Actually, Van Arsdalen had stretched nothing. Article one of section seven of rule nine of the interscholastic code says: "No player or nonplayer shall hinder play by an obviously unfair act." Referee Van Arsdalen has been dispensing justice on the football field for eight years. He knows the book, and will be enforcing it again next season. High school horn blowers in New Jersey are hereby warned.

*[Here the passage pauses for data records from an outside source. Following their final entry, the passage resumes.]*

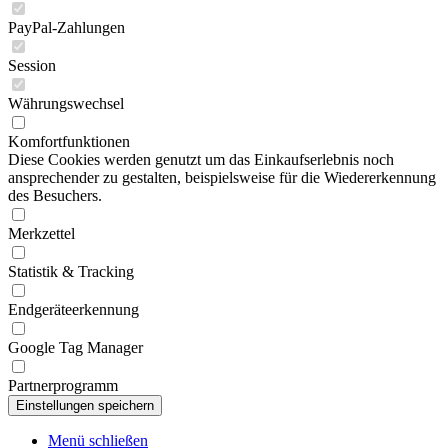
PayPal-Zahlungen
Session
Währungswechsel
Komfortfunktionen
Diese Cookies werden genutzt um das Einkaufserlebnis noch
ansprechender zu gestalten, beispielsweise für die Wiedererkennung
des Besuchers.
Merkzettel
Statistik & Tracking
Endgeräteerkennung
Google Tag Manager
Partnerprogramm
Menü schließen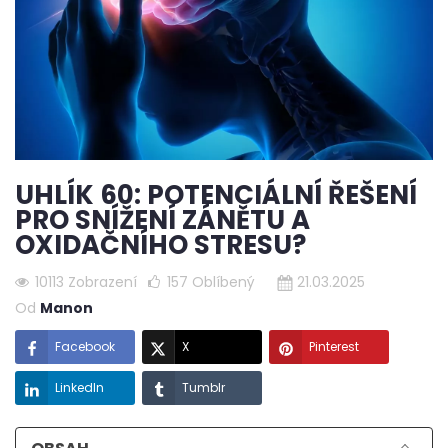
UHLÍK 60: POTENCIÁLNÍ ŘEŠENÍ
PRO SNÍŽENÍ ZÁNĚTU A
OXIDAČNÍHO STRESU?
10113 Zobrazení
157
Oblíbený
21.03.2025
Od
Manon
Facebook
X
Pinterest
LinkedIn
Tumblr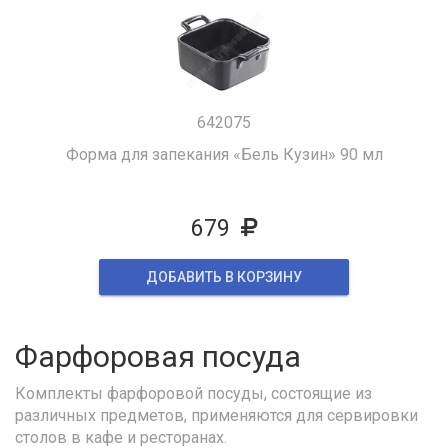
642075
Форма для запекания «Бель Кузин» 90 мл
679
ДОБАВИТЬ В КОРЗИНУ
Фарфоровая посуда
Комплекты фарфоровой посуды, состоящие из
различных предметов, применяются для сервировки
столов в кафе и ресторанах.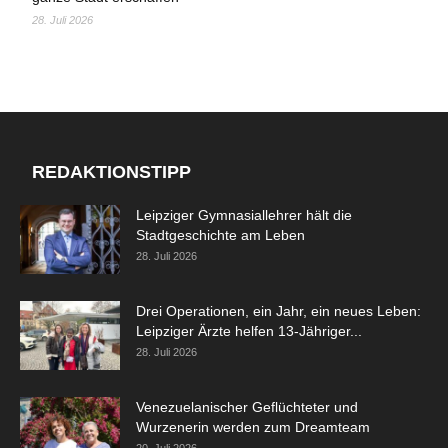
28. Juli 2026
REDAKTIONSTIPP
Leipziger Gymnasiallehrer hält die
Stadtgeschichte am Leben
28. Juli 2026
Drei Operationen, ein Jahr, ein neues Leben:
Leipziger Ärzte helfen 13-Jähriger...
28. Juli 2026
Venezuelanischer Geflüchteter und
Wurzenerin werden zum Dreamteam
20. Juli 2026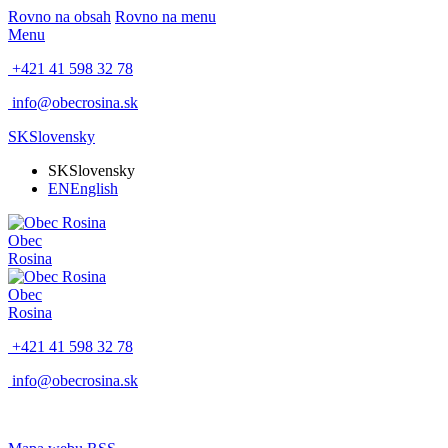
Rovno na obsah
Rovno na menu
Menu
+421 41 598 32 78
info@obecrosina.sk
SK
Slovensky
SK
Slovensky
EN
English
Obec
Rosina
Obec
Rosina
+421 41 598 32 78
info@obecrosina.sk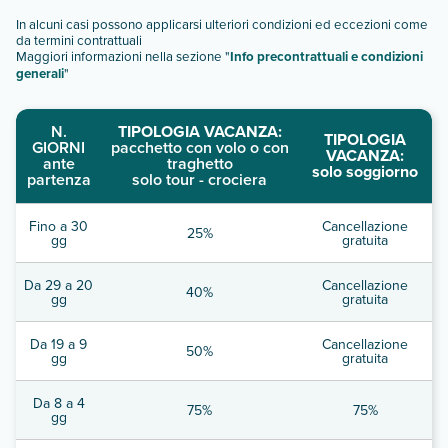
In alcuni casi possono applicarsi ulteriori condizioni ed eccezioni come
da termini contrattuali
Maggiori informazioni nella sezione "
Info precontrattuali e condizioni
generali
"
N.
TIPOLOGIA VACANZA:
TIPOLOGIA
GIORNI
pacchetto con volo o con
VACANZA:
ante
traghetto
solo soggiorno
partenza
solo tour - crociera
Fino a 30
Cancellazione
25%
gg
gratuita
Da 29 a 20
Cancellazione
40%
gg
gratuita
Da 19 a 9
Cancellazione
50%
gg
gratuita
Da 8 a 4
75%
75%
gg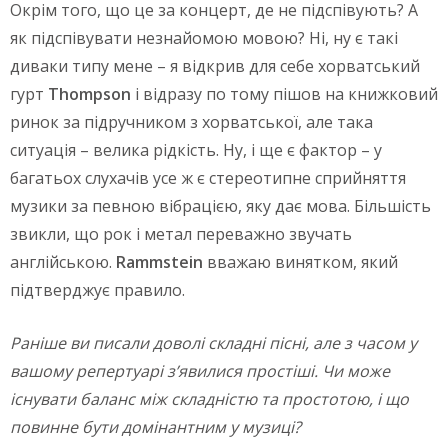
Окрім того, що це за концерт, де не підспівують? А
як підспівувати незнайомою мовою? Ні, ну є такі
диваки типу мене – я відкрив для себе хорватський
гурт
Thompson
і відразу по тому пішов на книжковий
ринок за підручником з хорватської, але така
ситуація – велика рідкість. Ну, і ще є фактор – у
багатьох слухачів усе ж є стереотипне сприйняття
музики за певною вібрацією, яку дає мова. Більшість
звикли, що рок і метал переважно звучать
англійською.
Rammstein
вважаю винятком, який
підтверджує правило.
Раніше ви писали доволі складні пісні, але з часом у
вашому репертуарі з
’
явилися
простіші.
Чи може
існувати баланс між складністю та простотою, і що
повинне бути домінантним у музиці?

Financially speaking, the professional athlete leads an unhappy, backward life. He usually earns his best money when he is young, but the government takes a large bite, leaving him relatively little to bank against the future.

A Canadian tax commission is currently weighing a brief submitted on behalf of the hockey men of the Montreal Canadiens and the Toronto Maple Leafs. The evidence shows that the hockey player's income drops sharply after his competitive years and, although he may end his working life earning no more than ordinary Canadians, he often pays $10,000 more in taxes. The brief proposes that the inequity be eliminated by a few simple adjustments that, in effect, spread some of the player's hockey salary beyond his playing years. By coincidence, Senator Russell Long (D., La.) is now pushing an amendment to the current tax reform bill that would give U.S. pro athletes the same sort of justice.



•Alabama Coach Paul (Bear) Bryant, comparing his 1963 team (7-2-0) with his undefeated 1961 team that won in the Sugar Bowl: "This is a much more exciting type of team; that 1961 team couldn't do anything but win."

•Paul Richards, general manager of the Houston Colts, protesting the decision to ban the outsize catcher's mitt he fathered: "Since Christopher Columbus, it has been traditional to give catchers all the protection and equipment they can take on. Without a catcher who can catch the ball, baseball is about as entertaining as mumbly-peg."